» Text passage:
━━━━━━━━
K2 (21 page)

Read K2 Online

Authors: Ed Viesturs

But on some of the expeditions I most admire, the man officially in charge of the assault led from the front all the way. In 1950 on Annapurna, Maurice Herzog was always out in front, and in some ways he was also the strongest climber on the French team. In 1938, Charlie Houston led from the front all the way to 26,000 feet on the Abruzzi.

For that matter, David Breashears, the leader of our 1996 IMAX expedition to Everest, had a reputation for being a dictatorial leader. Some people actually said to me beforehand, “How can you work with that guy?” But David was always out front, and he worked harder than anyone
else. I knew when he hired me that he expected a lot from me. But if you did your job, you never heard any criticism from David. That’s leadership: lead by example, lead from the front, inspire people to follow your lead. That’s why, despite the difficulties of our own mission to get the IMAX camera to the top of Everest while filming ourselves, and despite getting caught up in the tragedy that unfolded that May, our expedition was a success. That’s why David’s
Everest
is still the highest-grossing IMAX film ever made.

In my opinion, a much worse situation develops when the official leader attempts to lead from the rear, watching the climbers through binoculars and ordering their movements over the radio. It’s all too easy to sit on your duff at base camp and tell people up high what they should be doing. The one time I had to put up with that sort of nonsense, I felt like radioing back to the leader, “Hey, dude, why don’t you get your ass up here and try it yourself?”

Whether or not Wiessner was overbearing and dictatorial toward his teammates, the logistical plan he came up with, although it necessitated a large number of load carries, strikes me as a brilliant one. Every camp was to be equipped with three sleeping bags and air mattresses, as well as stoves and gasoline and plenty of food. As Wiessner explained in 1984, “I believe that if you climb a mountain like this, you want to be sure, if something goes wrong or somebody gets ill, you can hold out for at least two weeks in any camp. If a man had to come down in very bad weather, he ought to be able to just fall into a tent, and everything would be there.”

The problem that developed on the 1939 expedition, starting at Camp IV, was due almost entirely, I think, to the physical weakness or psychological faintheartedness of all the “sahibs” except Wiessner and Wolfe. On June 21, Wiessner, Wolfe, Sheldon, and five Sherpa were established at Camp IV, with plenty of food and fuel. Wiessner was looking forward to leading House’s Chimney in the morning. Instead, a violent storm arrived in the night. With only a brief lull, the storm lasted through the next eight days.

At Camp II, 2,200 feet lower, Durrance guessed that the peak gusts of wind reached eighty miles an hour. At Camp IV, temperatures as low as minus 2 degrees Fahrenheit were recorded. Even Wiessner was daunted by the conditions. In a 1940 article in
The American Alpine Journal
, he would write, “To describe these days and nights of storm and cold is not within my power. They were terror-inspiring.”

It was at this point that George Sheldon seemed to have had his fill of K2. In Camp IV, he suffered frostnip of the toes. When the storm finally broke, on June 29, he descended with three Sherpa, eventually going all the way to base camp. Sheldon would make only one more load carry on the mountain. During the rest of the expedition, he and Wiessner would not see each other again.
━━━━━━━━
» Written problem 1:
Lay out the records from their start through the line containing "tone equalizer: on, module defaults" as a two-column CSV with the columns request and answer. Give one row for each request, put each field in quotation marks, and replace line breaks with spaces.

Collected data:
━━━━━━━━
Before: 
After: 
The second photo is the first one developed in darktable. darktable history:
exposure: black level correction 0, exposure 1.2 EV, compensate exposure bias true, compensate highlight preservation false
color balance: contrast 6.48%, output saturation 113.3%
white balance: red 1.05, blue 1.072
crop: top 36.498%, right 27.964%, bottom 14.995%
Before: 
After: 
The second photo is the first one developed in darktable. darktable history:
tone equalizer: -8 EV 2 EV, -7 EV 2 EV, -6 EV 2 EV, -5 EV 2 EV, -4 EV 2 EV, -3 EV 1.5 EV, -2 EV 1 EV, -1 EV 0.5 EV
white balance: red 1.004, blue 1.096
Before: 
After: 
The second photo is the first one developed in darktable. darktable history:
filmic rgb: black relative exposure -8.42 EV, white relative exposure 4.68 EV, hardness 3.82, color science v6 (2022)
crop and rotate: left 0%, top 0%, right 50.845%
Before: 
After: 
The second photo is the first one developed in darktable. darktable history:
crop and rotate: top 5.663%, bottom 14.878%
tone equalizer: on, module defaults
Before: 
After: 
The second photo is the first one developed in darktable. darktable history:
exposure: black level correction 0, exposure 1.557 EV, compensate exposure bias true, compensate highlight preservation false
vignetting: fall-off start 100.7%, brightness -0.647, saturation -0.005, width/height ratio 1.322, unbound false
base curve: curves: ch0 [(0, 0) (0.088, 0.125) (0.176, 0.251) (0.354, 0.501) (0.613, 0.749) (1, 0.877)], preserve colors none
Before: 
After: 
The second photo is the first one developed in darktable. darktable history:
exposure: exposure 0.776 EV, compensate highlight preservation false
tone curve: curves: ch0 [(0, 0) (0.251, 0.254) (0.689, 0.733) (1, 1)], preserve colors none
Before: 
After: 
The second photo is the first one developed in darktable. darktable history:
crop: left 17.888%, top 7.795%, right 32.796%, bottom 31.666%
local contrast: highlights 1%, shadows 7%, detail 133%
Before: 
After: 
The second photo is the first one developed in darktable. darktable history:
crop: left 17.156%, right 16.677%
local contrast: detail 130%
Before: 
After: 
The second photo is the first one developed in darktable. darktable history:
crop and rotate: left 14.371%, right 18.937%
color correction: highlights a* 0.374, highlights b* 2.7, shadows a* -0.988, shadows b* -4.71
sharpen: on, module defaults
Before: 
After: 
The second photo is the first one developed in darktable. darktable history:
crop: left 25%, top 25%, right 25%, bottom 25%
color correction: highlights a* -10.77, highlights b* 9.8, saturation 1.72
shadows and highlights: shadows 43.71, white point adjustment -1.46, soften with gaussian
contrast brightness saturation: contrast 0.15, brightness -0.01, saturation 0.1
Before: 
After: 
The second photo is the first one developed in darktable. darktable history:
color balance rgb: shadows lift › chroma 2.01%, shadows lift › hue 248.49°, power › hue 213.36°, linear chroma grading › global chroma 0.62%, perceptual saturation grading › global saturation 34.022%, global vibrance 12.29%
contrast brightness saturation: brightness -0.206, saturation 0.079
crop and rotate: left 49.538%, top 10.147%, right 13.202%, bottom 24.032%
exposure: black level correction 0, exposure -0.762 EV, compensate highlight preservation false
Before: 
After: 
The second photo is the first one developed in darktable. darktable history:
━━━━━━━━
» Written problem 2:
Can you carry on the account of the 1939 K2 expedition from where it stops?

» Exercise answer 1:
request,answer
"Before: After: The second photo is the first one developed in darktable. darktable history:","exposure: black level correction 0, exposure 1.2 EV, compensate exposure bias true, compensate highlight preservation false color balance: contrast 6.48%, output saturation 113.3% white balance: red 1.05, blue 1.072 crop: top 36.498%, right 27.964%, bottom 14.995%"
"Before: After: The second photo is the first one developed in darktable. darktable history:","tone equalizer: -8 EV 2 EV, -7 EV 2 EV, -6 EV 2 EV, -5 EV 2 EV, -4 EV 2 EV, -3 EV 1.5 EV, -2 EV 1 EV, -1 EV 0.5 EV white balance: red 1.004, blue 1.096"
"Before: After: The second photo is the first one developed in darktable. darktable history:","filmic rgb: black relative exposure -8.42 EV, white relative exposure 4.68 EV, hardness 3.82, color science v6 (2022) crop and rotate: left 0%, top 0%, right 50.845%"
"Before: After: The second photo is the first one developed in darktable. darktable history:","crop and rotate: top 5.663%, bottom 14.878% tone equalizer: on, module defaults"

» Exercise answer 2:
Meanwhile, on June 30, after nine days at Camp IV, Wiessner started up House’s Chimney. The fixed ropes left by the 1938 party had frozen into the slope, and in any event, Wiessner was not willing to count on them. (Even in a single year’s worth of freezing and fraying in the wind, fixed ropes—especially the old hemp ones—become dangerously fragile. I’ve never completely trusted ropes left on 8,000ers by parties from previous years.)

So Wiessner led the pitch the same way his old partner Bill House had the year before, and it took him two hours (only half an hour less) to gain those critical 80 feet. In
The American Alpine Journal
article, he later saluted his friend’s 1938 effort: “I can only commend House for his ability in having originally led up this piece of difficult rock climbing.”

On top of the cliff, Wiessner strung a new fixed rope. Then, with the aid of strenuous hauling on the climbing rope, he got both Pasang Kikuli and Dudley Wolfe up the chimney. Wiessner was a slight man, wiry and only five feet six inches tall. Kikuli was also slight, but Wolfe was a big hulk of a fellow, and a clumsy climber to boot, so it must have taken a prodigious effort even for two men to drag him up the nearly vertical cliff. The trio pitched Camp V at 22,000 feet, reusing the platforms built up by the 1938 party. Then they waited out two more days of storm.

In this way, the team started to fragment. Down below, the Dartmouth students, Cranmer and Sheldon, of whom Wiessner had expected great things, had effectively thrown in the towel. Cromwell, whom Wiessner had appointed to the rather nominal role of deputy leader, had been intimidated from the start by the difficulty and the danger of the climbing on the Abruzzi. Now he declared that under no condition would he go above Camp IV. Only Durrance, among the American climbers below Camp V, still had any heart for the ascent. But he had been hampered all along by having to use old, lightweight boots, after a custom-made pair ordered from a Munich store had failed to arrive. When the new boots finally made their surprise appearance, carried up to base camp along with the mail by porters from Askole, Durrance was overjoyed. But thereafter, despite numerous attempts, he found it impossible to acclimatize. Even at only 20,000 feet, he would have to stop and pant desperately, crouched over with his hands on his knees. During the rest of the expedition, he would never climb higher than 600 feet above Camp VI, which was at 23,400 feet, below the Black Pyramid.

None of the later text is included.